Management of aggressive forms of CGCGs has always been a challenging problem due to their high recurrence rates. Therefore, alternative management modalities using pharmacological agents like corticosteroids, calcitonin and systemic interferon alpha have been developed and reported with encouraging result.6 There are two treatment modalities for treatment of CGG. i.e. medical and surgical. Surgical part includes curettage and resection. Medical treatment includes intra-lesional injection of corticosteroids.7 Initial management in our case includes surgical curettage with decortication of bone. Lesion recurred after 7 months and subsequent management included biphasic treatment modalities. Initial intralesional injections of conrticosteroids and surgical intervention thereafter. Literature studies have revealed other innovative methods to restore the lost tissues with autologous matrices.
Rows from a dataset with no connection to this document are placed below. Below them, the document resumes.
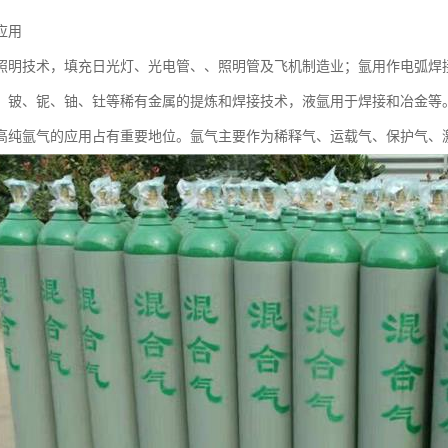
应用
照明技术，填充日光灯、光电管、、照明管及飞机制造业；氩用作电弧焊
、铍、铌、铀、钍等稀有金属的提炼和焊接技术，液氩用于焊接和冶金等
高纯氩气的应用占有重要地位。氩气主要作为稀释气、运载气、保护气、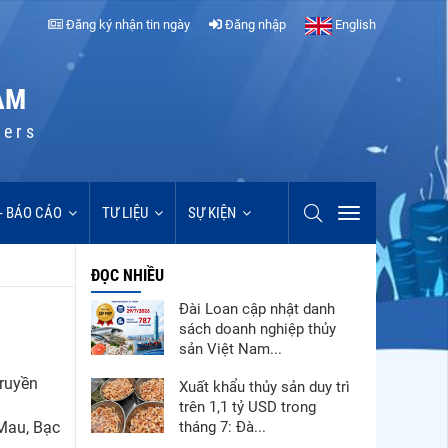
Đăng ký nhận tin ngày
Đăng nhập
English
AM
cers
 - BÁO CÁO
TƯ LIỆU
SỰ KIỆN
ĐỌC NHIỀU
Đài Loan cập nhật danh
sách doanh nghiệp thủy
sản Việt Nam...
truyền
Xuất khẩu thủy sản duy trì
trên 1,1 tỷ USD trong
 Mau, Bạc
tháng 7: Đà...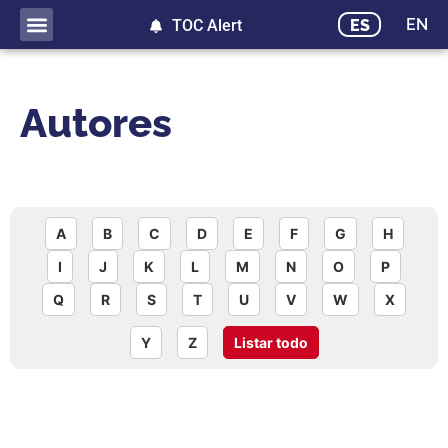
EN
ES
TOC Alert
Autores
A
B
C
D
E
F
G
H
I
J
K
L
M
N
O
P
Q
R
S
T
U
V
W
X
Y
Z
Listar todo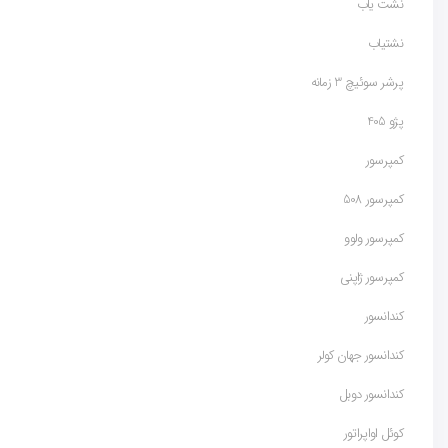
نشت یاب
نشتیاب
پرشر سوئیچ 3 زمانه
پژو 405
کمپرسور
کمپرسور 508
کمپرسور ولوو
کمپرسور ژاپنی
کندانسور
کندانسور جهان کولر
کندانسور دوبل
کوئل اواپراتور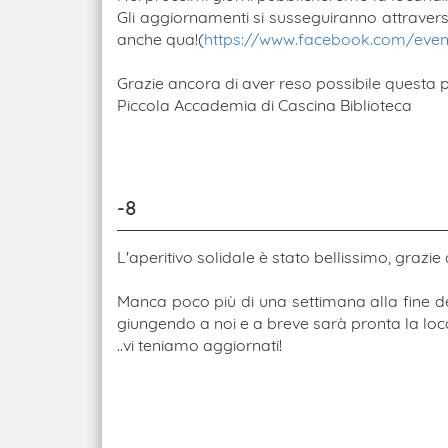
Gli aggiornamenti si susseguiranno attrave
anche qua!(
https://www.facebook.com/even
Grazie ancora di aver reso possibile questa 
Piccola Accademia di Cascina Biblioteca
-8
L'aperitivo solidale è stato bellissimo, grazie 
Manca poco più di una settimana alla fine d
giungendo a noi e a breve sarà pronta la locan
..vi teniamo aggiornati!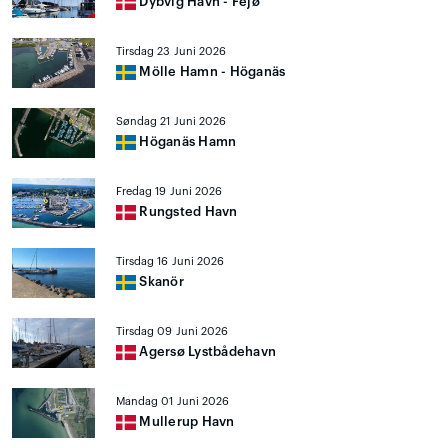
Dybvig Havn - Fejø
Tirsdag 23 Juni 2026
Mölle Hamn - Höganäs
Søndag 21 Juni 2026
Höganäs Hamn
Fredag 19 Juni 2026
Rungsted Havn
Tirsdag 16 Juni 2026
Skanör
Tirsdag 09 Juni 2026
Agersø Lystbådehavn
Mandag 01 Juni 2026
Mullerup Havn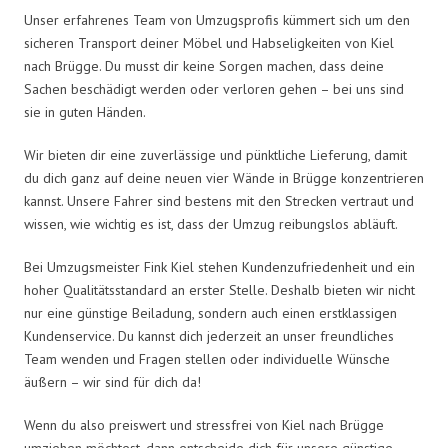
Unser erfahrenes Team von Umzugsprofis kümmert sich um den
sicheren Transport deiner Möbel und Habseligkeiten von Kiel
nach Brügge. Du musst dir keine Sorgen machen, dass deine
Sachen beschädigt werden oder verloren gehen – bei uns sind
sie in guten Händen.
Wir bieten dir eine zuverlässige und pünktliche Lieferung, damit
du dich ganz auf deine neuen vier Wände in Brügge konzentrieren
kannst. Unsere Fahrer sind bestens mit den Strecken vertraut und
wissen, wie wichtig es ist, dass der Umzug reibungslos abläuft.
Bei Umzugsmeister Fink Kiel stehen Kundenzufriedenheit und ein
hoher Qualitätsstandard an erster Stelle. Deshalb bieten wir nicht
nur eine günstige Beiladung, sondern auch einen erstklassigen
Kundenservice. Du kannst dich jederzeit an unser freundliches
Team wenden und Fragen stellen oder individuelle Wünsche
äußern – wir sind für dich da!
Wenn du also preiswert und stressfrei von Kiel nach Brügge
umziehen möchtest, dann entscheide dich für unsere günstige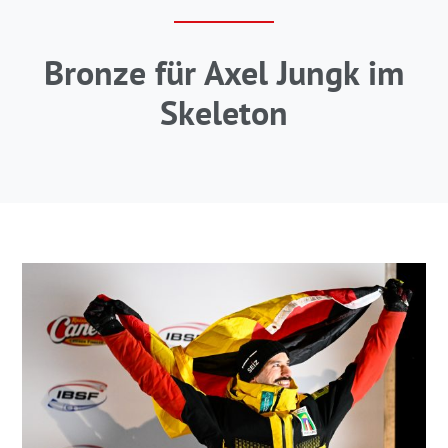
Bronze für Axel Jungk im
Skeleton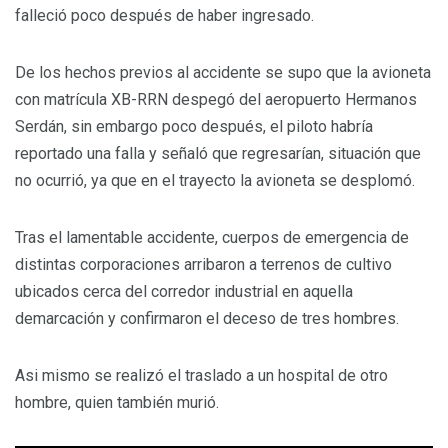
falleció poco después de haber ingresado.
De los hechos previos al accidente se supo que la avioneta
con matrícula XB-RRN despegó del aeropuerto Hermanos
Serdán, sin embargo poco después, el piloto habría
reportado una falla y señaló que regresarían, situación que
no ocurrió, ya que en el trayecto la avioneta se desplomó.
Tras el lamentable accidente, cuerpos de emergencia de
distintas corporaciones arribaron a terrenos de cultivo
ubicados cerca del corredor industrial en aquella
demarcación y confirmaron el deceso de tres hombres.
Asi mismo se realizó el traslado a un hospital de otro
hombre, quien también murió.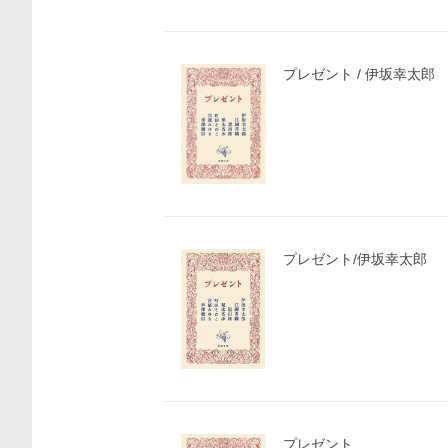
プレゼント / 伊坂幸太郎
プレゼント/伊坂幸太郎
プレゼント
Native extracellular matrix (ECM) scaffold is an emerging tool in tissue engineering for the reconstruction of three-dimensional (3D) tissues and organs, respecting their structural and functional features.8
Recent studies using immunohistochemistry (IHC) and molecular methods have demonstrated overexpression of p63 in the stromal cells of most GCTs (Giant cell tumor) of bone and advocate its use as a diagnostic marker as in our case p63 profiling was negative.9
Conclusion
Multidisciplinary approach is vital for complete management of giant cell lesions. Clinical examination, radiographic interpretation, blood investigation, histopathological examination and complete surgical elimination are the key. As in our reported case despite aggressive and complete removal recurrence of the lesion occurred which was further managed by biphasic treatment modalities including medical and surgical measures.